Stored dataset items
-=-=-
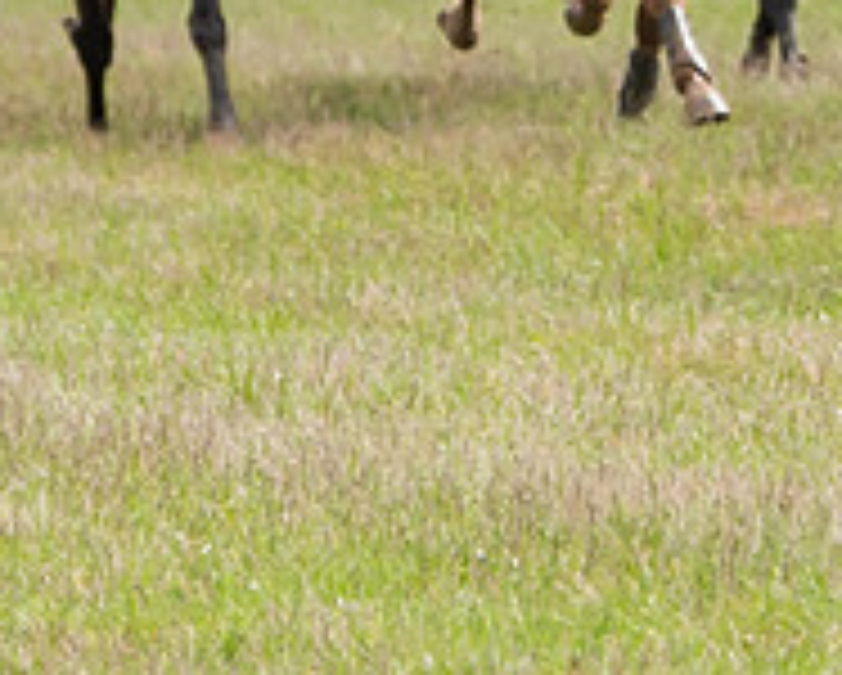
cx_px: 1661
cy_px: 0
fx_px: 24647
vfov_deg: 1.6
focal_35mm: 988
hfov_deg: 2.0
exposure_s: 1/800
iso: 250
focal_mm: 140
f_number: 4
-=-=-
### [DIRECTIONS]
Set down every entry exactly as it appears, but skip the pictures.

### [EXPECTED ANSWER]
cx_px: 1661
cy_px: 0
fx_px: 24647
vfov_deg: 1.6
focal_35mm: 988
hfov_deg: 2.0
exposure_s: 1/800
iso: 250
focal_mm: 140
f_number: 4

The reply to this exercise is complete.